** DATA PROVIDED follows **

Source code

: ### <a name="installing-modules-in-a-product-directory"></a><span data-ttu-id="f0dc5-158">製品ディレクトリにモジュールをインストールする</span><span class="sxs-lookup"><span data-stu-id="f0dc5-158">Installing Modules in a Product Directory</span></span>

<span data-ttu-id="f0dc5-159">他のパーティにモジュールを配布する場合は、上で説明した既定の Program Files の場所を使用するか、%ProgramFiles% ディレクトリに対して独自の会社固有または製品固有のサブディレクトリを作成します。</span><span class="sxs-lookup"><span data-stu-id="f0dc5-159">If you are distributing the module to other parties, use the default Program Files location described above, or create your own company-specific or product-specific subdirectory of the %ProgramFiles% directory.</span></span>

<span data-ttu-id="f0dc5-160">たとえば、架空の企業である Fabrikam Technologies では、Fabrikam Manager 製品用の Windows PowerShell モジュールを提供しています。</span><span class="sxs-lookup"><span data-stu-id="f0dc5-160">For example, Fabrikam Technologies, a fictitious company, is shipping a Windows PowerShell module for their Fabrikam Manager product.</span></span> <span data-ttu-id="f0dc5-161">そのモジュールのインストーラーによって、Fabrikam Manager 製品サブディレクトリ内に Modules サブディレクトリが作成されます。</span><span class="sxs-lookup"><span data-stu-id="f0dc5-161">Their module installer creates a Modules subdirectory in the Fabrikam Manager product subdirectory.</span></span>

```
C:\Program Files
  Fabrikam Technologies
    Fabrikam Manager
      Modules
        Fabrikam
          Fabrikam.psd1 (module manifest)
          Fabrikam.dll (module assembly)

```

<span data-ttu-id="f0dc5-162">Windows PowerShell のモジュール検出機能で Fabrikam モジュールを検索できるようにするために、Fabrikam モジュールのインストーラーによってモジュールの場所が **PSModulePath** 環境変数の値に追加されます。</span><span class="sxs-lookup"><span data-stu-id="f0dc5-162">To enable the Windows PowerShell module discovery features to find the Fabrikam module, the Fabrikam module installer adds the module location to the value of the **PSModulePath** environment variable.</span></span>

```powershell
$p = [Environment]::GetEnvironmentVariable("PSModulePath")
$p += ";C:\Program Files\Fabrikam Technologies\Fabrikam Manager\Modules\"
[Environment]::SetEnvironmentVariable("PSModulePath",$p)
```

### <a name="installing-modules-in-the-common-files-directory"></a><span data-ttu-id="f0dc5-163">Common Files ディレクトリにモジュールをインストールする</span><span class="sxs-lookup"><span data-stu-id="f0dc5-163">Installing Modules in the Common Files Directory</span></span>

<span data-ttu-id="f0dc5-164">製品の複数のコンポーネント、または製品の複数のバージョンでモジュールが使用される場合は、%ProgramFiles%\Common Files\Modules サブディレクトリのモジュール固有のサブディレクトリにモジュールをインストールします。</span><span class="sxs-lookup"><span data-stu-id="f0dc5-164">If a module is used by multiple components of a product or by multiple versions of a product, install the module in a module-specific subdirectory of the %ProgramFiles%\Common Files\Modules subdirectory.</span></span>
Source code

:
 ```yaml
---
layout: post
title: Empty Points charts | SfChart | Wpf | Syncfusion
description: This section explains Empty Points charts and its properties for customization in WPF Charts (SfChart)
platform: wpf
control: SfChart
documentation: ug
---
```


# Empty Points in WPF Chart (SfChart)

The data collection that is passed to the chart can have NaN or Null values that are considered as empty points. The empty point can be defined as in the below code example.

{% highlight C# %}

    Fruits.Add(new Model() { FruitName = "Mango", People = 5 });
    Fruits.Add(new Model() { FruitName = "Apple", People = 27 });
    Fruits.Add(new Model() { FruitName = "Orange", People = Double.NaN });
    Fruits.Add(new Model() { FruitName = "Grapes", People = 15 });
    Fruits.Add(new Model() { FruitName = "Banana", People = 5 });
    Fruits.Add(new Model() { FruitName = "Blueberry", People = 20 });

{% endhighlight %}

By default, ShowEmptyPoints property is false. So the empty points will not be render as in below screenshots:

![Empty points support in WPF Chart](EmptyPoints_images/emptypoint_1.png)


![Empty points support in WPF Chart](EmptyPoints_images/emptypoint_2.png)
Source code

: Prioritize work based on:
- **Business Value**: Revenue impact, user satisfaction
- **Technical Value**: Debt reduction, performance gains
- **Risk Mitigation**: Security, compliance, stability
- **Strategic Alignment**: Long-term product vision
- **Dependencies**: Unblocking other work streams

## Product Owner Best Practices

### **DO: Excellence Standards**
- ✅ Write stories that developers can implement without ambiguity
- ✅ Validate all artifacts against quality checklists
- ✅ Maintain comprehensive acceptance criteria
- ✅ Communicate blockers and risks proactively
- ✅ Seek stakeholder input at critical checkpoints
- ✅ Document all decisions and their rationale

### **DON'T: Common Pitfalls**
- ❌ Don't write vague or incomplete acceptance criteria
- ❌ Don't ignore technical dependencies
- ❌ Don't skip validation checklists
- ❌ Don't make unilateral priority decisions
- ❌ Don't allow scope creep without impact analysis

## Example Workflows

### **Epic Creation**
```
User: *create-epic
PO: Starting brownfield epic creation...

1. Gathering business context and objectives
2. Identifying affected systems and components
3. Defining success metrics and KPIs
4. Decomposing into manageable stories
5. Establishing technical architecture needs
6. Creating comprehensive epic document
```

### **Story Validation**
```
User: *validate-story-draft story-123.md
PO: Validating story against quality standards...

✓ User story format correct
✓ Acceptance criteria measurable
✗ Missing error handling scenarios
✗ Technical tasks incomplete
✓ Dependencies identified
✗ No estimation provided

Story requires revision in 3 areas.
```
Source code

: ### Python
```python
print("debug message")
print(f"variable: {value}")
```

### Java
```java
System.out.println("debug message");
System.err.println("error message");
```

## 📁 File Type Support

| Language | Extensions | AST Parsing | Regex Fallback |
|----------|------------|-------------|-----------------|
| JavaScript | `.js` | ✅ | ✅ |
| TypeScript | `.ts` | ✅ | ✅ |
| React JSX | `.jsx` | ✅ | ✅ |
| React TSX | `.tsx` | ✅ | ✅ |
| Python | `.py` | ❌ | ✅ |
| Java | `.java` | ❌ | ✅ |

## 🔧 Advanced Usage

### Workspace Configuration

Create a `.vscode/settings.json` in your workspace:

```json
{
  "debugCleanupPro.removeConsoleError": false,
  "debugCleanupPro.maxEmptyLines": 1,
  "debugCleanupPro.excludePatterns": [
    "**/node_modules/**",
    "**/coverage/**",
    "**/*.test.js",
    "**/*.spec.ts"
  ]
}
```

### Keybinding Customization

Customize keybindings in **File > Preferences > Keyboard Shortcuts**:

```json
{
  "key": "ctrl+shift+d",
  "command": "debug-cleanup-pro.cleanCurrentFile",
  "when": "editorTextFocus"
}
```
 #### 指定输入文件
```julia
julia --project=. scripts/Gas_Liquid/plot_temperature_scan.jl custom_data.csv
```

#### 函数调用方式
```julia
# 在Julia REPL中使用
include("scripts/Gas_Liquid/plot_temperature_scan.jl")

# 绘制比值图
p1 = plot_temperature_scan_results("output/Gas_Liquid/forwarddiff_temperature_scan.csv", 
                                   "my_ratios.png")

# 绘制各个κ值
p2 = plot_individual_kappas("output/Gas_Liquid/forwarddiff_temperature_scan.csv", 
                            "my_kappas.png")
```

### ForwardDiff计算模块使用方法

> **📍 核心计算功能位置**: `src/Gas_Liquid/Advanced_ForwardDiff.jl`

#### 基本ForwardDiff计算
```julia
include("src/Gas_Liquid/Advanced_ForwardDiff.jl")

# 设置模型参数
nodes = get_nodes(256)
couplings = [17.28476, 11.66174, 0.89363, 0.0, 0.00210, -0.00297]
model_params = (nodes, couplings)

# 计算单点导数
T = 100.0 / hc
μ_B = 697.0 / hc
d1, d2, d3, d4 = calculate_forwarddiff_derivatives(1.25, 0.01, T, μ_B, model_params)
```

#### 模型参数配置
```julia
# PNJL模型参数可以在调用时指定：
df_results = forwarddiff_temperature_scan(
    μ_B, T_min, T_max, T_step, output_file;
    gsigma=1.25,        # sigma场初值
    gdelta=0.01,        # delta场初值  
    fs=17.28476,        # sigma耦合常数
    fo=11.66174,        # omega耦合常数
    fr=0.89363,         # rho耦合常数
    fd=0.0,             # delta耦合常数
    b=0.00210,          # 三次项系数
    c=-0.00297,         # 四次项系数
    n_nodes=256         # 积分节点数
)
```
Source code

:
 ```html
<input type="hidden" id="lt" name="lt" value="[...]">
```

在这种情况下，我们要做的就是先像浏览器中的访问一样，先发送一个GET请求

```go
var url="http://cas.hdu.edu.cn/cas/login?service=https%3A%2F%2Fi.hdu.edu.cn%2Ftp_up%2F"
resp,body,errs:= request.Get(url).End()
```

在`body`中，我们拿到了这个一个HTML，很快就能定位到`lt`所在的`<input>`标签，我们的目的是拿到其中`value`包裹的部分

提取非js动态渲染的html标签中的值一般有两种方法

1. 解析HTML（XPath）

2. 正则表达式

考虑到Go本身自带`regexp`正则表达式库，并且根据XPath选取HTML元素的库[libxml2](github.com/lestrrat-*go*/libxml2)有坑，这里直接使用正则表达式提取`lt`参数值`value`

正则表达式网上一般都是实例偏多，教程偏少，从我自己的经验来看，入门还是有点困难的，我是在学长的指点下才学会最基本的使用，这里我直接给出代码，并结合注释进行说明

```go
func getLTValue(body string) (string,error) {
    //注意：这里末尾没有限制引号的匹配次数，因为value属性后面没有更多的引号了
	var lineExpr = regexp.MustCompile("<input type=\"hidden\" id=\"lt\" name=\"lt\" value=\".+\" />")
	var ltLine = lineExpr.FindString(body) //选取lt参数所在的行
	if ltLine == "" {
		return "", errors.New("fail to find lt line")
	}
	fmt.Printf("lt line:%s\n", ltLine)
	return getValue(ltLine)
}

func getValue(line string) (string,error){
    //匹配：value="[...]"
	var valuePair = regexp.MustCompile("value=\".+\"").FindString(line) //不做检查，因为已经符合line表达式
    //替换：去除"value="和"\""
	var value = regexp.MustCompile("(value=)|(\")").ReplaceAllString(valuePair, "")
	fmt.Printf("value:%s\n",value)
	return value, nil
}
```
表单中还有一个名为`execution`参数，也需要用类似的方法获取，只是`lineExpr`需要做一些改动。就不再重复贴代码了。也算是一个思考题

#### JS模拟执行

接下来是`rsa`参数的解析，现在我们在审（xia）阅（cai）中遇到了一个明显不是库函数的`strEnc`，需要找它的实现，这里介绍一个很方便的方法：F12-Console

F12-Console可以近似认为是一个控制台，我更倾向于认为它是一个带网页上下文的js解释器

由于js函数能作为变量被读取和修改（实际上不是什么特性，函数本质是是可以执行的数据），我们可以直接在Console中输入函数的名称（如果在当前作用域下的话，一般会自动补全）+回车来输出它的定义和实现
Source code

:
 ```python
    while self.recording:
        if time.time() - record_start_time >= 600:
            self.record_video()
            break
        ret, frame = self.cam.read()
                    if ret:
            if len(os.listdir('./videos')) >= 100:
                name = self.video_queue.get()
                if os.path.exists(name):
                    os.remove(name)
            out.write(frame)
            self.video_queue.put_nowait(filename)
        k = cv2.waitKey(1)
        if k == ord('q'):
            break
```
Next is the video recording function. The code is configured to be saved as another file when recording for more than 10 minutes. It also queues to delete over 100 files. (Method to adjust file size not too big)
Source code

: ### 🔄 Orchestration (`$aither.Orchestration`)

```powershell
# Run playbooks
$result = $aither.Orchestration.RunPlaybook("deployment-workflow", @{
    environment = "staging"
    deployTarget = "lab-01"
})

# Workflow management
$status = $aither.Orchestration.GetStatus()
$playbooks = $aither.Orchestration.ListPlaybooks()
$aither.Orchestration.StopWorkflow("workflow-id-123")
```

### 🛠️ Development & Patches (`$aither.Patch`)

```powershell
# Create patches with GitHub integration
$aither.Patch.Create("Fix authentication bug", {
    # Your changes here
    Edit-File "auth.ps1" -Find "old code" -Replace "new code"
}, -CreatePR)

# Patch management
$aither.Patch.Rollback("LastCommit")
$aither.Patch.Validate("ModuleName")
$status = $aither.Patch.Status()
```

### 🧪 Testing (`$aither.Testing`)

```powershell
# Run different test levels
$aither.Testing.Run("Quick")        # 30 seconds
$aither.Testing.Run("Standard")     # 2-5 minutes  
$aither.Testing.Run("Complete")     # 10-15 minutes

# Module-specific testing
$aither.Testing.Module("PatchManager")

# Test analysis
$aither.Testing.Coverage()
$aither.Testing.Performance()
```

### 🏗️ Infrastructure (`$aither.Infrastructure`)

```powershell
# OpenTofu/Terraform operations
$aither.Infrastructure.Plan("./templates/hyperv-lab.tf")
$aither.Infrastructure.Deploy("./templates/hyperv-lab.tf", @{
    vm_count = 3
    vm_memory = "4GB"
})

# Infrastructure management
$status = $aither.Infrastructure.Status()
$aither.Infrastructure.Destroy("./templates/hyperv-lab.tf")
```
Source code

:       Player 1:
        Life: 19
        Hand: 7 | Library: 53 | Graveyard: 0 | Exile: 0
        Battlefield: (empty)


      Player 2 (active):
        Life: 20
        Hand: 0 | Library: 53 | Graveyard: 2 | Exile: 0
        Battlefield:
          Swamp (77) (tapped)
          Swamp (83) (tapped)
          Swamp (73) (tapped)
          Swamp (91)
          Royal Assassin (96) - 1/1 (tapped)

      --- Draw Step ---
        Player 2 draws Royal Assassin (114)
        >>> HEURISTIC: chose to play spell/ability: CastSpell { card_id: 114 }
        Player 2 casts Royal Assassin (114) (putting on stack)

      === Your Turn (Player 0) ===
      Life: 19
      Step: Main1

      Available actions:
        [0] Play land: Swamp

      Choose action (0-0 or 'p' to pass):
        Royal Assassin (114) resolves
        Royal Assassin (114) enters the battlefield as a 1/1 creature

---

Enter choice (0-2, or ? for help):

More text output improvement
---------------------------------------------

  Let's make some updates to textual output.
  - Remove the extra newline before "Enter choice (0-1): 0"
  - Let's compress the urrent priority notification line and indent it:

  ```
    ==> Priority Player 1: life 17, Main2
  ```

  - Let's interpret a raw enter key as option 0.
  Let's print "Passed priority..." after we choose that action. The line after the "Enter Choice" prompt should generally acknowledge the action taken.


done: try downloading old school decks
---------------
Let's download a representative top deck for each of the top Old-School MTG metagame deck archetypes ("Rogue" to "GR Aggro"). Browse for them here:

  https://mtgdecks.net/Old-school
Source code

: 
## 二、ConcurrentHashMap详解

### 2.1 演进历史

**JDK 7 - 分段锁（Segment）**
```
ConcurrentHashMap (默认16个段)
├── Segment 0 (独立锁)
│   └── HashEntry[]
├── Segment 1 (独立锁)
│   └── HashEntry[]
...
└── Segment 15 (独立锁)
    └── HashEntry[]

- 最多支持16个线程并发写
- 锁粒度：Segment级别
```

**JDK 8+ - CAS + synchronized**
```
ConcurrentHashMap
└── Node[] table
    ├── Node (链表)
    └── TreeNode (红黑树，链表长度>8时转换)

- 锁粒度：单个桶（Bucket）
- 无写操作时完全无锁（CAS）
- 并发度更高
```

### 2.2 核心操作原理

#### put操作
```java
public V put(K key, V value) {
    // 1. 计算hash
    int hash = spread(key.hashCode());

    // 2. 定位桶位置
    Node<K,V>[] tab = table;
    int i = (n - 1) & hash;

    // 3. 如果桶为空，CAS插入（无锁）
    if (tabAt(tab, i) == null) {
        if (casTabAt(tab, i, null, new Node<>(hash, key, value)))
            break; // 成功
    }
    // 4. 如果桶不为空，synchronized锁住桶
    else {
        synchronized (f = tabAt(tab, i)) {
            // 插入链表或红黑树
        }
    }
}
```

** End of DATA PROVIDED **

_TO DO_
Only the lines from the one containing "Let's download a" through the end of the entries above belong in the answer; repeat them exactly.

_EXERCISE OUTPUT_
Let's download a representative top deck for each of the top Old-School MTG metagame deck archetypes ("Rogue" to "GR Aggro"). Browse for them here:

  https://mtgdecks.net/Old-school
Source code

: 
## 二、ConcurrentHashMap详解

### 2.1 演进历史

**JDK 7 - 分段锁（Segment）**
```
ConcurrentHashMap (默认16个段)
├── Segment 0 (独立锁)
│   └── HashEntry[]
├── Segment 1 (独立锁)
│   └── HashEntry[]
...
└── Segment 15 (独立锁)
    └── HashEntry[]

- 最多支持16个线程并发写
- 锁粒度：Segment级别
```

**JDK 8+ - CAS + synchronized**
```
ConcurrentHashMap
└── Node[] table
    ├── Node (链表)
    └── TreeNode (红黑树，链表长度>8时转换)

- 锁粒度：单个桶（Bucket）
- 无写操作时完全无锁（CAS）
- 并发度更高
```

### 2.2 核心操作原理

#### put操作
```java
public V put(K key, V value) {
    // 1. 计算hash
    int hash = spread(key.hashCode());

    // 2. 定位桶位置
    Node<K,V>[] tab = table;
    int i = (n - 1) & hash;

    // 3. 如果桶为空，CAS插入（无锁）
    if (tabAt(tab, i) == null) {
        if (casTabAt(tab, i, null, new Node<>(hash, key, value)))
            break; // 成功
    }
    // 4. 如果桶不为空，synchronized锁住桶
    else {
        synchronized (f = tabAt(tab, i)) {
            // 插入链表或红黑树
        }
    }
}
```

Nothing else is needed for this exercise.